Now we move over to another significant part in the drying mechanism of the machine. Together with the thermal fuse, the high-limit thermostat restrains the temperature reached by the appliance, therefore keeping the dryer from overheating. As the name suggests, it reads and senses whether the air inside the drum has reached a certain heat level.

However, when this part is not serving its purpose, the dryer will fail to heat – causing quite an inconvenience. Nevertheless, there’s a way to resolve this error.

The Solution:

For safety purposes, remove the dryer’s power cord from its outlet or other power source. Then open up the panel that houses the thermostats. Sever the wires from the thermostat and detach them from the heating element. Bring out the newly bought thermostat and fasten it in place. Have the wires reconnected and put back the access panel you removed before.

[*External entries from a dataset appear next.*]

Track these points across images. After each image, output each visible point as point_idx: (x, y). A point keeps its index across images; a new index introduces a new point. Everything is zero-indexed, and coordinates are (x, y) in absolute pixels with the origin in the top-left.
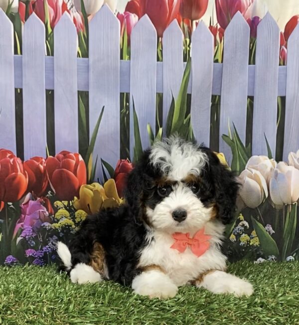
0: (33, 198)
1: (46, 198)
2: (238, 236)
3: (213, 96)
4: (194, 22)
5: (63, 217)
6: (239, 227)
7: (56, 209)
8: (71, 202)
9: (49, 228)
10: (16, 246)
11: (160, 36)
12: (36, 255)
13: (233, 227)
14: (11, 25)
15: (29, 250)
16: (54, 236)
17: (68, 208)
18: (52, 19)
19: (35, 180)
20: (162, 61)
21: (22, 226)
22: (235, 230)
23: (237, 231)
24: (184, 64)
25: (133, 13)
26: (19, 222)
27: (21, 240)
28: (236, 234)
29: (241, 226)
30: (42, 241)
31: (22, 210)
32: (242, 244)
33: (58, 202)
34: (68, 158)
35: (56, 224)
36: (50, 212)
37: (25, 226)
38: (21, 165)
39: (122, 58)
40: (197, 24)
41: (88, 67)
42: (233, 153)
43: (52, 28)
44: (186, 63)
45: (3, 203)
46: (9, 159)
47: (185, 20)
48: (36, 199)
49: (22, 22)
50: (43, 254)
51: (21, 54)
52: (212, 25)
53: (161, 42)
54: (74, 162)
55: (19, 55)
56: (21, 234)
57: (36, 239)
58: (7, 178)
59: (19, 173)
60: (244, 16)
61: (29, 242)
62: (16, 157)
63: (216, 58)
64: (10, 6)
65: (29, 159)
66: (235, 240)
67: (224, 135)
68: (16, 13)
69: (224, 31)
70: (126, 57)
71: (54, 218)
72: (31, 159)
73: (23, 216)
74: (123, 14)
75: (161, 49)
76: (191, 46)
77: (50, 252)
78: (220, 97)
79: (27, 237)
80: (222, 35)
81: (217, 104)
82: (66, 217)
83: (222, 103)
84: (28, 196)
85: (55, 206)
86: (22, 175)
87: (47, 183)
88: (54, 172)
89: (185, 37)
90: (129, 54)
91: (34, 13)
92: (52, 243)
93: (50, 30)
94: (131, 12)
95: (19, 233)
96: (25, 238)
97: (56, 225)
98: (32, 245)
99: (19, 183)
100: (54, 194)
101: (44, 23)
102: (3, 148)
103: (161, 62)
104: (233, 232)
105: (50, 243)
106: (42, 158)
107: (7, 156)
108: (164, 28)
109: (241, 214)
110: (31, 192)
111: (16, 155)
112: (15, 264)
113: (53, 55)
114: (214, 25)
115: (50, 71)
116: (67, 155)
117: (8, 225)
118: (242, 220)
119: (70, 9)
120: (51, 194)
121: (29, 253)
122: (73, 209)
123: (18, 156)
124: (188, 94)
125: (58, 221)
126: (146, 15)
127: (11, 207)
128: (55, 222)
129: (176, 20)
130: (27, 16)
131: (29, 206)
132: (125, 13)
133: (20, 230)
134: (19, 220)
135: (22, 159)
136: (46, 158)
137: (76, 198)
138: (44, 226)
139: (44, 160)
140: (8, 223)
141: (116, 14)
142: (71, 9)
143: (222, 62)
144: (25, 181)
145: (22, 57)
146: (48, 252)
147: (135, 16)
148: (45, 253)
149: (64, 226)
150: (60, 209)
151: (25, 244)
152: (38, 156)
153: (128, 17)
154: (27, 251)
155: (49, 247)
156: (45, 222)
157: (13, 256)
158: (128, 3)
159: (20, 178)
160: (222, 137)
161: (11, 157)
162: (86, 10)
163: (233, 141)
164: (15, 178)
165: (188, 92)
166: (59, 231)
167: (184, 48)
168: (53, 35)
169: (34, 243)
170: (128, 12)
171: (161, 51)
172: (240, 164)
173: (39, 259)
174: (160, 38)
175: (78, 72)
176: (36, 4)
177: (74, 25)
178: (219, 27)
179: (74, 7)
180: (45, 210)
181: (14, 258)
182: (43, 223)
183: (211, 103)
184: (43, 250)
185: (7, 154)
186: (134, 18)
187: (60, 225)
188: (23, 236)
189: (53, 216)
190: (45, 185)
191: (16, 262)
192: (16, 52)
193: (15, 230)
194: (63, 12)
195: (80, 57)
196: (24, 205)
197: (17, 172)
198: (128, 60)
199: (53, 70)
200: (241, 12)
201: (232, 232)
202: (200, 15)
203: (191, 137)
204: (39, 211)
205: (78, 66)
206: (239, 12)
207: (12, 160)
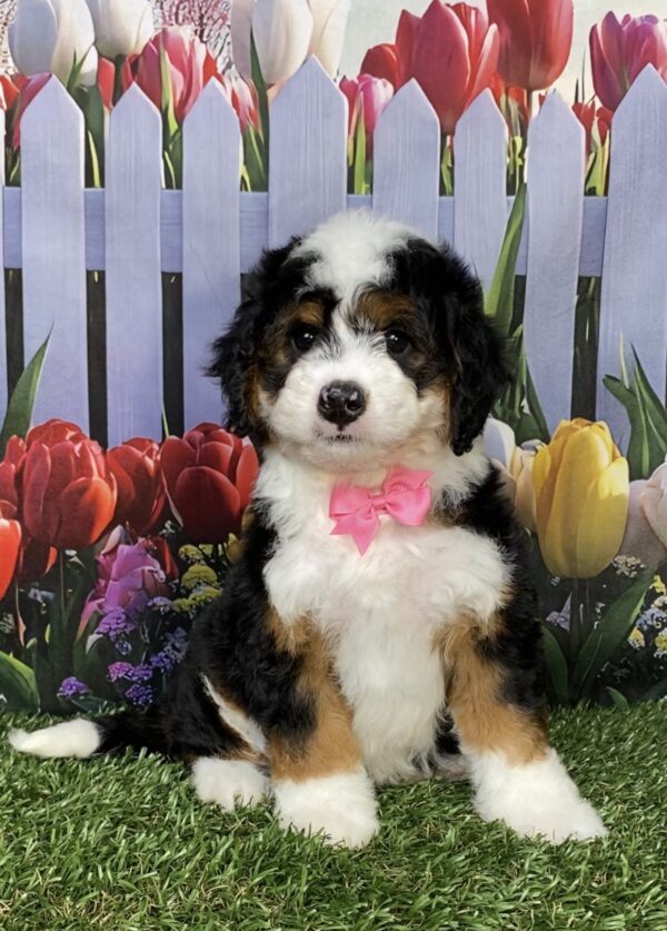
0: (129, 539)
1: (160, 539)
2: (650, 634)
3: (581, 279)
4: (535, 94)
5: (199, 584)
6: (654, 610)
7: (184, 565)
8: (220, 546)
9: (168, 609)
10: (84, 656)
11: (447, 131)
12: (133, 675)
13: (637, 610)
14: (78, 118)
15: (118, 664)
16: (179, 629)
17: (212, 561)
18: (178, 98)
19: (133, 495)
20: (452, 194)
21: (100, 606)
22: (644, 617)
23: (650, 622)
24: (508, 202)
25: (380, 78)
26: (94, 598)
27: (99, 640)
28: (645, 627)
29: (660, 608)
30: (148, 641)
31: (99, 567)
32: (659, 653)
33: (190, 547)
34: (213, 440)
35: (184, 600)
36: (168, 570)
37: (108, 608)
38: (101, 458)
39: (351, 189)
40: (542, 99)
41: (267, 214)
42: (632, 421)
43: (180, 119)
44: (513, 198)
45: (53, 552)
46: (70, 443)
47: (512, 90)
48: (135, 542)
49: (106, 109)
50: (151, 673)
51: (102, 185)
52: (580, 100)
53: (451, 147)
54: (228, 450)
55: (97, 188)
56: (97, 626)
57: (133, 637)
58: (66, 490)
59: (96, 477)
60: (662, 76)
61: (117, 646)
62: (88, 441)
63: (590, 185)
64: (76, 69)
65: (120, 445)
66: (643, 643)
67: (609, 377)
68: (91, 88)
69: (612, 116)
70: (361, 186)
71: (178, 586)
72: (124, 443)
73: (102, 582)
74: (356, 81)
75: (450, 165)
76: (526, 156)
77: (168, 667)
78: (599, 280)
79: (112, 634)
80: (606, 125)
81: (593, 299)
82: (208, 583)
83: (603, 296)
84: (117, 533)
85: (183, 556)
86: (103, 482)
87: (162, 499)
88: (181, 475)
89: (512, 134)
90: (369, 178)
91: (134, 85)
92: (173, 646)
93: (173, 126)
94: (374, 75)
95: (93, 624)
96: (106, 635)
97: (185, 603)
98: (124, 653)
99: (95, 502)
100: (180, 529)
101: (161, 109)
102: (56, 417)
103: (451, 198)
104: (638, 622)
105: (169, 647)
106: (151, 441)
107: (68, 438)
108: (459, 113)
109: (658, 578)
110: (124, 525)
111: (88, 435)
112: (82, 698)
113: (179, 186)
114: (586, 101)
115: (174, 224)
116: (213, 433)
117: (66, 605)
118: (662, 593)
119: (223, 73)
120: (172, 527)
121: (117, 671)
122: (225, 563)
123: (92, 438)
124: (517, 276)
125: (189, 592)
126: (413, 81)
127: (73, 562)
128: (181, 596)
129: (488, 92)
130: (118, 92)
131: (118, 558)
132: (359, 78)
133: (95, 618)
134: (93, 592)
135: (104, 444)
136: (160, 441)
137: (232, 536)
138: (154, 605)
139: (156, 447)
140: (66, 600)
141: (339, 80)
142: (226, 74)
143: (606, 193)
144: (108, 496)
145: (103, 193)
146: (164, 667)
147: (385, 85)
148: (157, 670)
149: (202, 604)
150: (193, 564)
151: (106, 649)
152: (142, 436)
153: (367, 88)
154: (112, 668)
155: (167, 657)
156: (157, 596)
157: (78, 680)
158: (369, 51)
159: (97, 491)
160: (604, 381)
161: (76, 439)
162: (264, 72)
163: (631, 391)
164: (83, 490)
165: (518, 271)
166: (192, 616)
167: (508, 160)
168: (181, 137)
169: (130, 647)
170: (367, 75)
171: (451, 170)
172: (651, 449)
173: (141, 685)
174: (448, 138)
175: (241, 226)
176: (141, 61)
177: (235, 111)
178: (598, 105)
179: (233, 67)
180: (158, 566)
181: (82, 685)
182: (152, 598)
183: (576, 298)
184: (150, 664)
185: (66, 432)
186: (382, 90)
187: (193, 602)
188: (101, 630)
189: (177, 581)
190: (157, 505)
191: (85, 694)
192: (89, 182)
193: (83, 616)
194: (206, 80)
195: (246, 189)
196: (104, 555)
197: (90, 475)
198: (366, 193)
199: (181, 224)
200: (656, 67)
201: (634, 625)
202: (550, 75)
203: (525, 383)
204: (143, 571)
205: (241, 211)
206: (650, 66)
207: (77, 448)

Cause #4: A Malfunctioning Cycling Thermostat

Like the thermal fuse and high-limit thermostat, the cycling thermostat is essential in dryers because it also manages the air temperature. A defective cycling thermostat will inaccurately read the temperature in the drum. Consequently, the dryer will either not heat up at all or the burner will keep on for longer than it should and bring about dangerous temperatures. Both are situations to avoid. So how can this be fixed?

The Solution:

Before proceeding with the repair, unplug your dryer from the power source and remove the panel covering the blower housing. Detach the wires connected to the cycling thermostat and unscrew the cycling thermostat from its position. Fix the replacement thermostat into place and reattach the wires in the same manner as they were originally attached.

Cause #5: Damaged Gas Valve Coils

Usually, two or more gas valve coils – also called solenoids – are present in a gas dryer. These are tasked with opening the gas valve ports and allowing gas to reach the burner assembly. Therefore, a defective gas valve will prevent the dryer from receiving the gas it needs in order to warm up.

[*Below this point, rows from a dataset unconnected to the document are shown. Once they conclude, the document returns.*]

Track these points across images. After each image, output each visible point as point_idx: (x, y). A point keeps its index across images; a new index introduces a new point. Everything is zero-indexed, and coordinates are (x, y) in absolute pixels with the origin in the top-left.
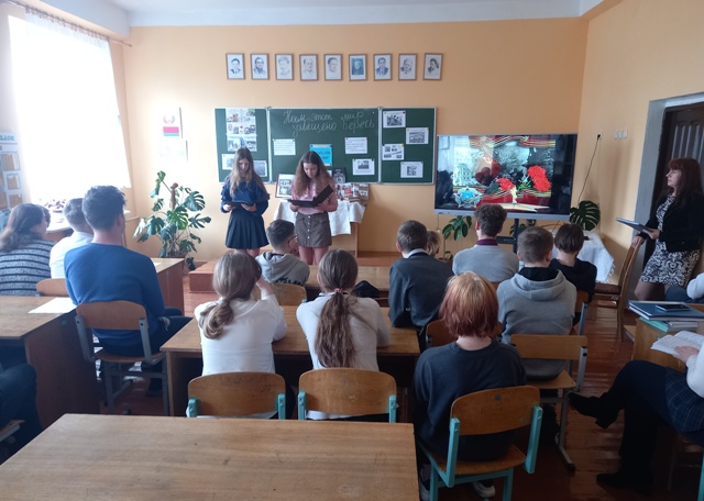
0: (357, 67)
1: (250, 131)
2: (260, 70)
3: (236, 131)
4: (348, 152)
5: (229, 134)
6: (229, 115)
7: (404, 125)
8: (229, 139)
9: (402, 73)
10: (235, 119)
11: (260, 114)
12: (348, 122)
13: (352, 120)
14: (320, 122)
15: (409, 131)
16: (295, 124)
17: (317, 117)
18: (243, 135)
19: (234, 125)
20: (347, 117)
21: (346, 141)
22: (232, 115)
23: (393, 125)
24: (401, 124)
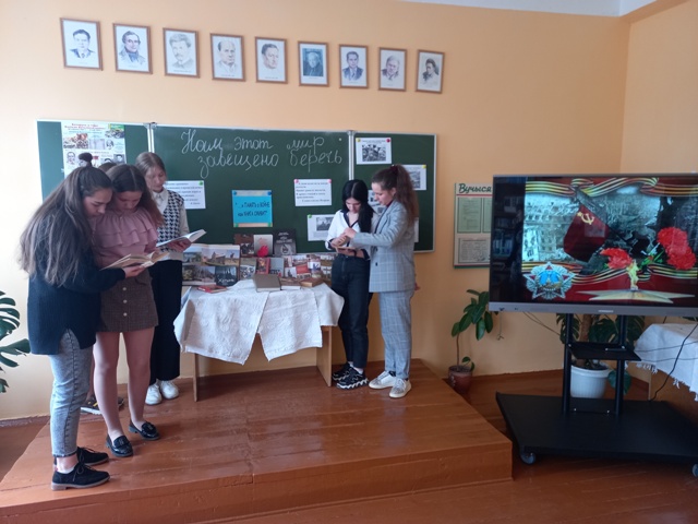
0: (312, 63)
2: (133, 55)
6: (68, 134)
7: (388, 160)
9: (384, 78)
10: (82, 141)
11: (133, 135)
12: (299, 153)
13: (304, 151)
14: (250, 153)
16: (204, 155)
17: (243, 144)
21: (296, 185)
22: (74, 135)
23: (371, 159)
24: (384, 159)
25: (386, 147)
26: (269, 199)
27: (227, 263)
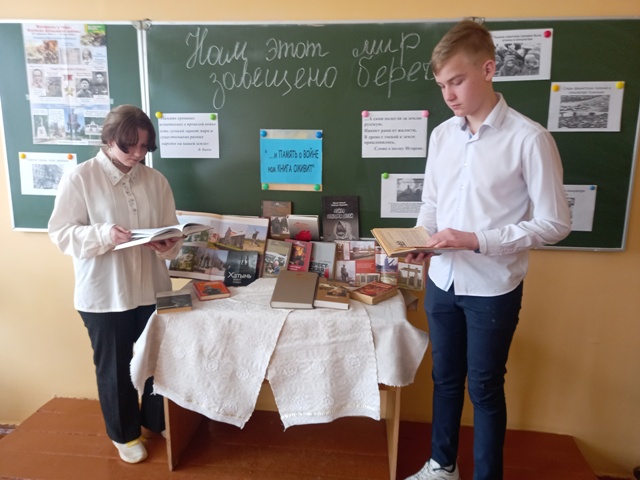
1: (94, 87)
3: (55, 87)
4: (368, 152)
5: (36, 97)
6: (32, 42)
7: (544, 74)
8: (34, 111)
10: (50, 53)
11: (117, 40)
12: (373, 65)
13: (384, 59)
14: (290, 64)
15: (560, 91)
16: (219, 70)
17: (281, 49)
18: (73, 101)
19: (48, 70)
20: (372, 49)
21: (365, 121)
22: (40, 43)
23: (509, 72)
24: (535, 70)
25: (541, 46)
26: (318, 144)
27: (246, 247)
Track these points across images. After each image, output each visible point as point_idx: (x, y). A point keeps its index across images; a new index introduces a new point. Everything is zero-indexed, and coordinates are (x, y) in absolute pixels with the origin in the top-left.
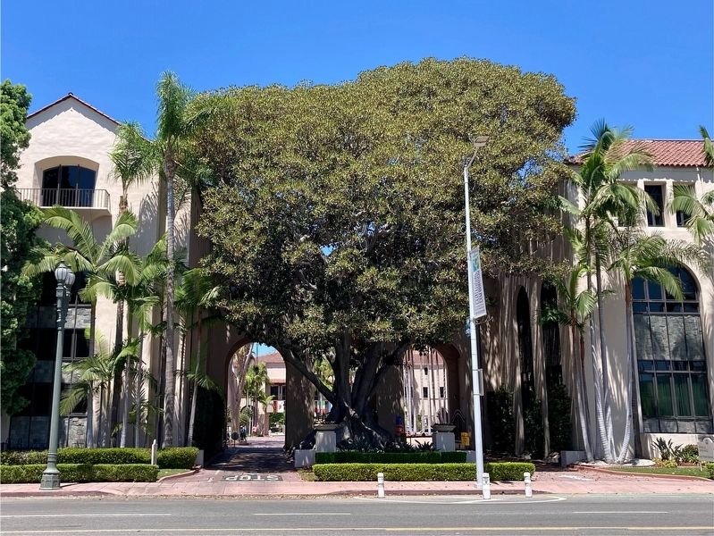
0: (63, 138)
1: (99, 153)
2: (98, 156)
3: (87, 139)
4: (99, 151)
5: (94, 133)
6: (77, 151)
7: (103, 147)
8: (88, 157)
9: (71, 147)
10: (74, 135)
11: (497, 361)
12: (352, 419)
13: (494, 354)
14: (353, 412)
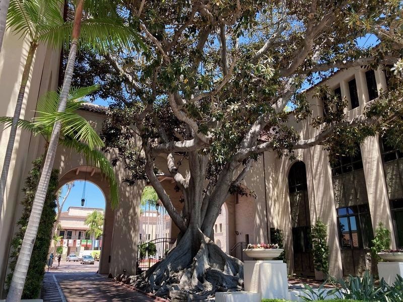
11: (277, 205)
12: (208, 245)
13: (275, 201)
14: (207, 239)
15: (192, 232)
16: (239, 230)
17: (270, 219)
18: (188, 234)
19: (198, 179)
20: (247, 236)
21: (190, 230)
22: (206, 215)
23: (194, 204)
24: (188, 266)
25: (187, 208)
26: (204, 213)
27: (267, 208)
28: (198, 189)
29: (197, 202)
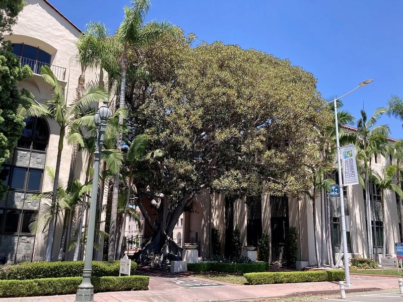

That sounds like a big deal! But how can we examine if the gas valve is malfunctioning? Look into the igniter that’s found in the burner assembly. An igniter that glows but fails to ignite is an indication that the gas valve solenoid is faulty and should be replaced. Just be certain, you can also test its continuity by using a multimeter.

The Solution:

Once you’ve determined there to be faulty gas valve coils or solenoids, remove the gas valve coils housed by the gas valves. Detach the wires, replace any of the gas valves that need repair, and reattach the wires. Check the wires going to the solenoids for continuity using a multimeter and run a test cycle.

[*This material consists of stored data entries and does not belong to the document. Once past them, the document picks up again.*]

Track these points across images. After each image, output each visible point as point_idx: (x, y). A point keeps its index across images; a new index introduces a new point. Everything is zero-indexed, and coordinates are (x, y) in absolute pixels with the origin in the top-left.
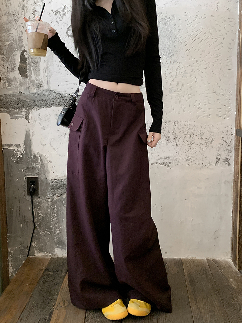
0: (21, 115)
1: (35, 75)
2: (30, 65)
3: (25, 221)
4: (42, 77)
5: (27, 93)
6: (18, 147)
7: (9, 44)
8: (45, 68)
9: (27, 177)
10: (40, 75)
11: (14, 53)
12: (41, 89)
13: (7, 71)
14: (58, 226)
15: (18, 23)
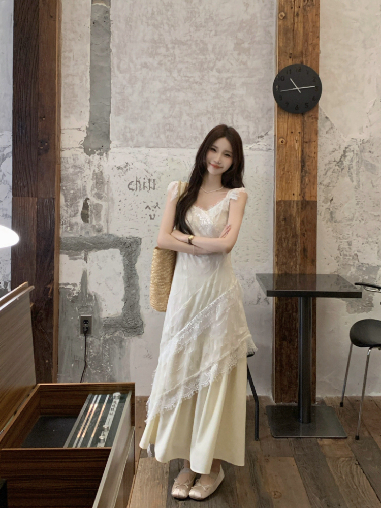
0: (80, 257)
1: (96, 220)
2: (92, 212)
3: (76, 361)
4: (102, 222)
5: (87, 236)
6: (74, 286)
7: (73, 193)
8: (105, 215)
9: (82, 316)
10: (100, 220)
11: (78, 201)
12: (101, 233)
13: (70, 216)
14: (110, 363)
15: (84, 175)
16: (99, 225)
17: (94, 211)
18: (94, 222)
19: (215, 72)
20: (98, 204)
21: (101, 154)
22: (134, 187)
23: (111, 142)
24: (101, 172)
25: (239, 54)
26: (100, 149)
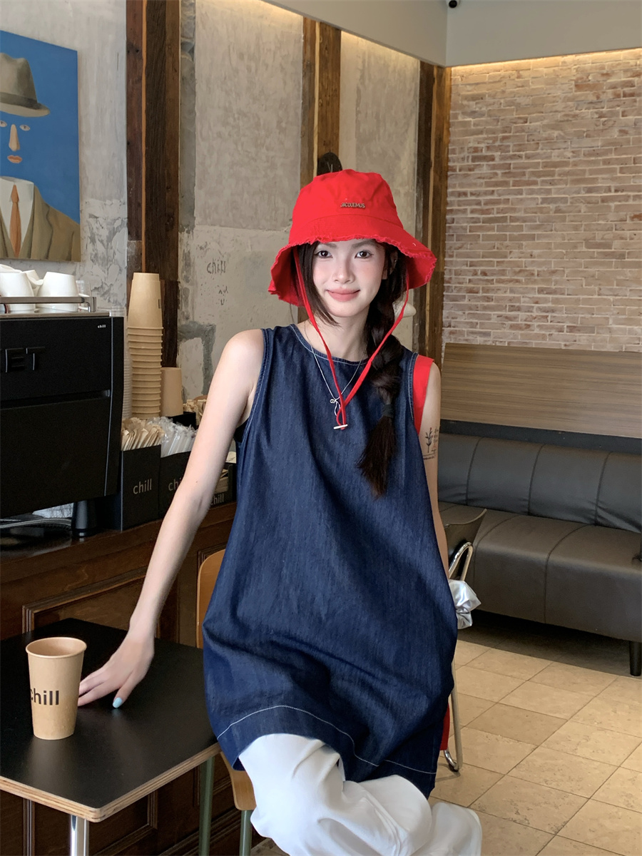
16: (187, 312)
17: (184, 296)
18: (184, 309)
19: (264, 150)
20: (186, 288)
21: (188, 232)
22: (211, 271)
23: (195, 218)
24: (189, 252)
25: (279, 133)
26: (188, 226)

Cause #6: A Clogged Exhaust Vent

Naturally, anything that’s obstructed will not operate efficiently. The same goes for the exhaust vent that’s connected to your dryer. A congested vent may contribute to an increase in temperature by interrupting the flow of air in or out of the dryer.

Make it a habit to inspect the vent once or twice a year to observe whether the air is warm and released swiftly. If not, then your exhaust vent might be congested with debris and is due for some quick cleaning.

The Solution:

Compared to the mentioned solutions above, a restricted vent is relatively easy to fix. Unplug the dryer and inspect the vent. Clean it out using a vacuum and ensure that there’s no more blockage. Plug the cord back to its outlet and test whether the air released is better. Make sure to clean the entire vent.

Worry Not, and Waste Nothing

Now that you have this list for your perusal, go ahead and check out that dryer for yourself. No need to buy an entirely new appliance when you can troubleshoot and replace what’s not working from the comfort of your own home! And, as always, consult a repair technician for complicated fixes that you aren’t ready to do yet.